Tell me how many lines in the data include "Weekly", and keep the reply to that number.

Collected data
[Start of Attachment]
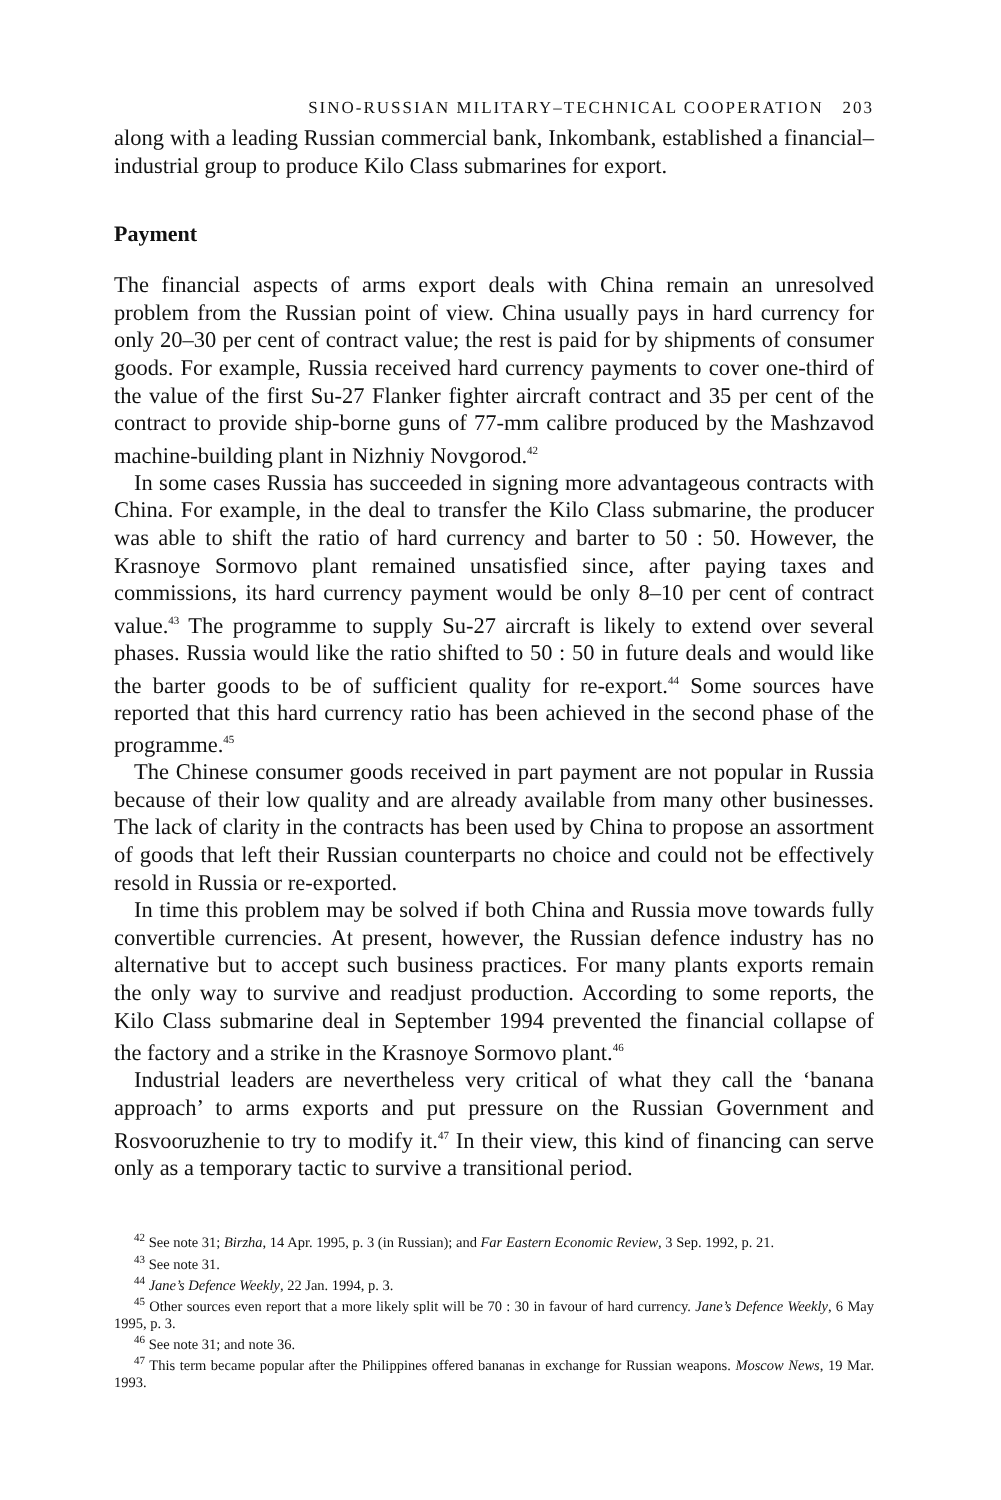SINO-RUSSIAN MILITARY–TECHNICAL COOPERATION 203
along with a leading Russian commercial bank, Inkombank, established a financial–industrial group to produce Kilo Class submarines for export.
Payment
The financial aspects of arms export deals with China remain an unresolved problem from the Russian point of view. China usually pays in hard currency for only 20–30 per cent of contract value; the rest is paid for by shipments of consumer goods. For example, Russia received hard currency payments to cover one-third of the value of the first Su-27 Flanker fighter aircraft contract and 35 per cent of the contract to provide ship-borne guns of 77-mm calibre produced by the Mashzavod machine-building plant in Nizhniy Novgorod.<sup>42</sup>
In some cases Russia has succeeded in signing more advantageous contracts with China. For example, in the deal to transfer the Kilo Class submarine, the producer was able to shift the ratio of hard currency and barter to 50 : 50. However, the Krasnoye Sormovo plant remained unsatisfied since, after paying taxes and commissions, its hard currency payment would be only 8–10 per cent of contract value.<sup>43</sup> The programme to supply Su-27 aircraft is likely to extend over several phases. Russia would like the ratio shifted to 50 : 50 in future deals and would like the barter goods to be of sufficient quality for re-export.<sup>44</sup> Some sources have reported that this hard currency ratio has been achieved in the second phase of the programme.<sup>45</sup>
The Chinese consumer goods received in part payment are not popular in Russia because of their low quality and are already available from many other businesses. The lack of clarity in the contracts has been used by China to propose an assortment of goods that left their Russian counterparts no choice and could not be effectively resold in Russia or re-exported.
In time this problem may be solved if both China and Russia move towards fully convertible currencies. At present, however, the Russian defence industry has no alternative but to accept such business practices. For many plants exports remain the only way to survive and readjust production. According to some reports, the Kilo Class submarine deal in September 1994 prevented the financial collapse of the factory and a strike in the Krasnoye Sormovo plant.<sup>46</sup>
Industrial leaders are nevertheless very critical of what they call the ‘banana approach’ to arms exports and put pressure on the Russian Government and Rosvooruzhenie to try to modify it.<sup>47</sup> In their view, this kind of financing can serve only as a temporary tactic to survive a transitional period.
<sup>42</sup> See note 31; Birzha, 14 Apr. 1995, p. 3 (in Russian); and Far Eastern Economic Review, 3 Sep. 1992, p. 21.
<sup>43</sup> See note 31.
<sup>44</sup> Jane’s Defence Weekly, 22 Jan. 1994, p. 3.
<sup>45</sup> Other sources even report that a more likely split will be 70 : 30 in favour of hard currency. Jane’s Defence Weekly, 6 May 1995, p. 3.
<sup>46</sup> See note 31; and note 36.
<sup>47</sup> This term became popular after the Philippines offered bananas in exchange for Russian weapons. Moscow News, 19 Mar. 1993.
[End of Attachment]
** Result **
2